4. A reverse connection preventing circuit of an electrolytic water module according to claim 3, wherein the detecting circuit comprises:

And the first electrode plate is connected with the control circuit through the constant voltage current limiting unit, and the second electrode plate is connected with the control circuit through the constant voltage current limiting unit.

5. The reverse connection prevention circuit of an electrolyzed water module according to claim 4, wherein the detection circuit further comprises:

The first electrode plate sequentially passes through the filtering unit and the constant voltage current limiting unit to be connected with the control circuit, and the second electrode plate sequentially passes through the filtering unit and the constant voltage current limiting unit to be connected with the control circuit.
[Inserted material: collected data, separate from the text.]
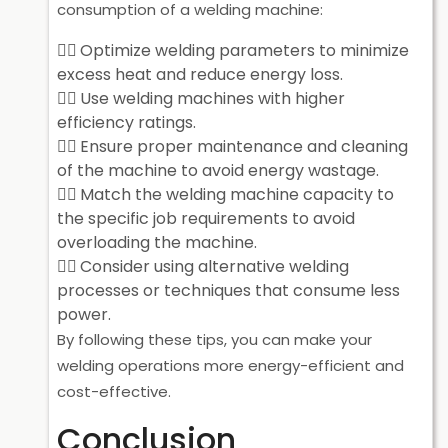
consumption of a welding machine:
Optimize welding parameters to minimize
excess heat and reduce energy loss.
Use welding machines with higher
efficiency ratings.
Ensure proper maintenance and cleaning
of the machine to avoid energy wastage.
Match the welding machine capacity to
the specific job requirements to avoid
overloading the machine.
Consider using alternative welding
processes or techniques that consume less
power.
By following these tips, you can make your
welding operations more energy-efficient and
cost-effective.
Conclusion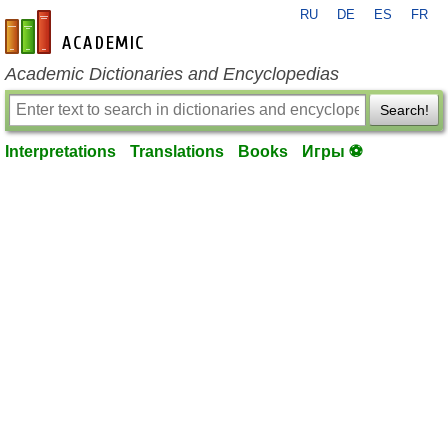
RU
DE
ES
FR
en-academic.com
Academic Dictionaries and Encyclopedias
Search!
Interpretations
Translations
Books
Игры ⚽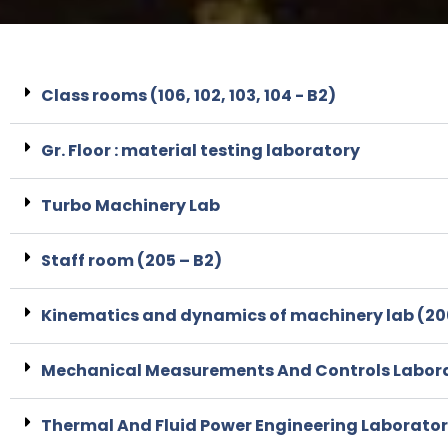
Class rooms (106, 102, 103, 104 - B2)
Gr. Floor : material testing laboratory
Turbo Machinery Lab
Staff room (205 – B2)
Kinematics and dynamics of machinery lab (20
Mechanical Measurements And Controls Laborat
Thermal And Fluid Power Engineering Laborato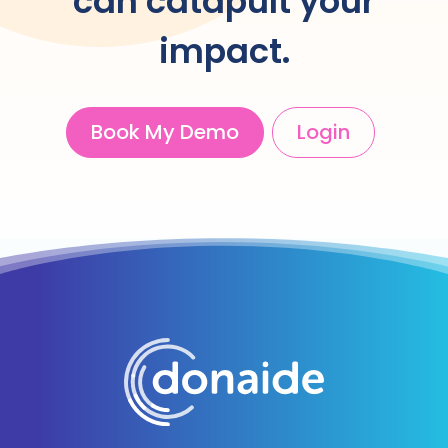
can catapult your
impact.
Book My Demo
Login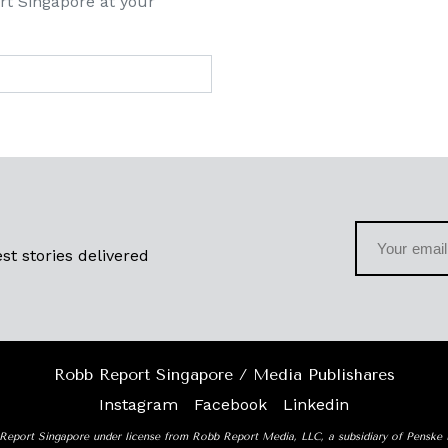
rt Singapore at your
st stories delivered
Robb Report Singapore / Media Publishares
Instagram
Facebook
Linkedin
Report Singapore under license from Robb Report Media, LLC, a subsidiary of Penske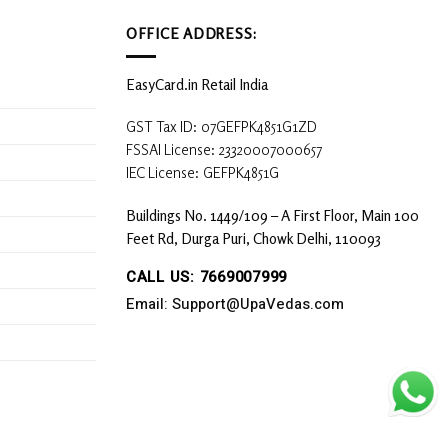
OFFICE ADDRESS:
EasyCard.in Retail India
GST Tax ID: 07GEFPK4851G1ZD
FSSAI License: 23320007000657
IEC License: GEFPK4851G
Buildings No. 1449/109 – A First Floor, Main 100
Feet Rd, Durga Puri, Chowk Delhi, 110093
CALL US: 7669007999
Email: Support@UpaVedas.com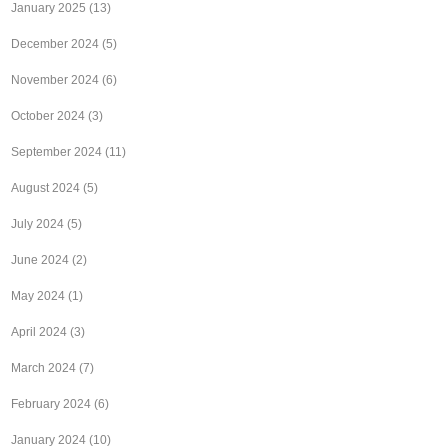
January 2025
(13)
December 2024
(5)
November 2024
(6)
October 2024
(3)
September 2024
(11)
August 2024
(5)
July 2024
(5)
June 2024
(2)
May 2024
(1)
April 2024
(3)
March 2024
(7)
February 2024
(6)
January 2024
(10)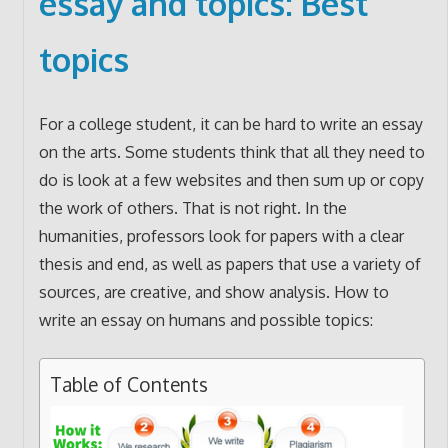
essay and topics: Best
topics
For a college student, it can be hard to write an essay
on the arts. Some students think that all they need to
do is look at a few websites and then sum up or copy
the work of others. That is not right. In the
humanities, professors look for papers with a clear
thesis and end, as well as papers that use a variety of
sources, are creative, and show analysis. How to
write an essay on humans and possible topics:
Table of Contents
6. The reverse connection preventing circuit of the water electrolysis module according to claim 4, wherein the constant voltage current limiting unit comprises:

The first electrode plate is connected with the control circuit through the constant-voltage current-limiting chip, and the second electrode plate is connected with the control circuit through the constant-voltage current-limiting chip;

the first current limiting resistor is connected with the constant-voltage current limiting chip;

The second current limiting resistor is connected with the constant voltage current limiting chip.

7. The reverse connection preventing circuit of an electrolytic water module according to claim 1, further comprising:

The control circuit is connected with the detection loop through the sampling circuit and is used for detecting the current condition in the detection loop through the sampling circuit.

8. The reverse connection preventing circuit of the water electrolysis module according to claim 7, wherein the sampling circuit comprises a sampling unit, and the control circuit is connected with the detection loop through the sampling unit.

9. The reverse connection prevention circuit of an electrolyzed water module according to claim 8, wherein the sampling circuit further comprises:

The control circuit is connected with the detection loop through the amplifying unit, the biasing unit and the sampling unit in sequence;

and the feedback unit is connected with the amplifying unit.

10. The reverse connection preventing circuit of the water electrolysis module according to claim 9, further comprising a switching power supply module;

The bias unit includes:

One end of the first resistor is connected with the amplifying unit, and the other end of the first resistor is connected with the sampling unit;

one end of the second resistor is connected to a connecting circuit between the first resistor and the amplifying unit, and the other end of the second resistor is grounded;

a first capacitor connected in parallel with the second resistor;

And one end of the third resistor is connected to the connecting circuit of the first resistor and the amplifying unit, and the other end of the third resistor is connected with the switching power supply module.